Caps hope for an early clincher

The Caps had some time to enjoy Wednesday’s thrilling double overtime, comeback win over the Rangers at Madison Square Garden. Then it was on to the video room to see exactly how they fell behind 3-0 in the first place. The lessons learned there will be critical to the start of Game 5 on Saturday afternoon. The benefits this team will reap by ending a series early – finally – would be enormous. Especially with No. 2 Philadelphia and No. 3 Boston still fighting tooth and nail in their own best-of-seven series.
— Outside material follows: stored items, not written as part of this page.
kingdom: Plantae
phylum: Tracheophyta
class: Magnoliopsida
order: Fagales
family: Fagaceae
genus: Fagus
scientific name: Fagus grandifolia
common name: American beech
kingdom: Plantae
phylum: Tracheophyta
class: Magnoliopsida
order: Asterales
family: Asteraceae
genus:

“These are hard. To finish a team off, to put them out, is very hard,” veteran center Jason Arnott said. “They’re going to be playing with every emotion and we’ve got to match that or be better than that. With our crowd and everything we can’t get too overconfident and overanxious. We got to go out and just play relaxed, play our system and just work hard.”

That’s a legitimate point. Sometimes a team can come out too keyed up and the home-ice advantage turns into a detriment. But there’s a fine line between guarding against that and becoming too complacent – even cocky – as we saw in Game 5 last year against Montreal. That 2-1 loss turned the tide of that series.

Not everyone wants to think about that game, of course: “I don’t remember nothing. I forget about it,” star left wing Alex Ovechkin said. But closing out a series is certainly a topic of conversation.

“Bruce has mentioned, the fourth game is the hardest game to win no matter and you saw it last night with Vancouver,” Matt Bradley said. “I’m sure they figured they were going to come home and have an easier game [against Chicago up 3-1] and win it. But a team that’s desperate and with their back against the wall is the toughest to play against. And I expect nothing different from the Rangers tomorrow night. They’re going to have their best game and work their hardest. If we’re not ready it’ll be a tough game and we won’t win.”